Friday, February 27, 2009

Great minds can't prove it

I had this wonderful blog post written up in my head for tonight. I planned it while vacuuming after work. And now it has vanished and no one will never know the insightful and genius thoughts I was having (funny side note--I couldn't spell genius just now). Alas. How will the world continue (or the 2 people who read this, haha)

I suppose I'll just tell you my workventures for the day.

This man came in and seemed to be in a hurry--not just seemed--he told me he was in a hurry. We started talking about the artwork we sell at Deseret Book, however, and he talked to me for like 45 minutes as I showed him different pieces of artwork. He's lived a long life, and it was interesting to hear his views on that. He shared with me a story about his quest for a picture that represents a voice he heard in a dream. He was one of those customers that you feel bad leaving, but I was enjoying it.

While vacuuming, I saw a guy parked right outside the store eating Taco Bell. It was kind of freaky because the whole wall is a window...awkward.

I remembered my insightful story! Now that I talked it up so much, though, it's not going to seem nearly as cool.

Gone Too Soon
A couple came in today looking for a picture for a young woman whose mother died last night in an accident. I asked if it was the one that happened right by our store (yesterday there was a huge accident involving 3 fire trucks and life flight). It was in Wyoming, but it brought that accident to life for me. How would you feel to receive a call telling you your mother was dead. It's so final--so cruel. I know I would see her again, I have no doubt of that, but I would be in a state of absolute shock. How do you deal with that?

It was heartbreaking helping this couple. The girl is 16, so I showed them a very tender picture of Christ, which they bought. I also showed them the Willow Tree statues. Many older women don't like those, but young women love them. There is one called "Chrysalis" of a woman holding another woman. She purchased that as well. I felt bad, but that was about the extent of it.

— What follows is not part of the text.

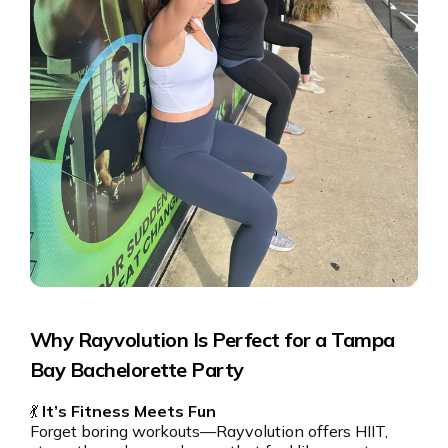
Why Rayvolution Is Perfect for a Tampa
Bay Bachelorette Party
💃
It’s Fitness Meets Fun
Forget boring workouts—Rayvolution offers HIIT,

The husband asked if they should get something for one of the sons of this lady who died. He held up a statue of a mother with a son. I looked over at him and it broke my heart as I watched his eyes well up. Throughout the transaction, the wife began crying a few times as well. The family has 5 children--and now they have no mother.

Just this morning, I found out that the mother of one of my professors passed away. She's been ailing for awhile, so it wasn't unexpected. When announced, everyone in the class went "awww" (our class is all girls except for one). As a student came in late, she was informed and her brow creased as she said "Oh, that's terrible." An inquiring colleague came in later and when she was told she said, "That's awful. I'll have to give her a call." I never respond like that because it feels so fake to me. In fact, responding to someone's admission of a tragedy often makes me feel uncomfortable. After this experience, I think I will react differently. I will at least feel more sorrow as I come closer to understanding what it would be like to lose a family member. I still am not sure what I will say, but my sympathy level will be much more sincere.

1 comment:

Fluffy Momma said...

hey whit, small world. i happen to go to school with the oldest girl of that family. such a tragedy. she just got engaged on valentine's day. it just teaches you to never take anything for granted and to always tell your family you love them.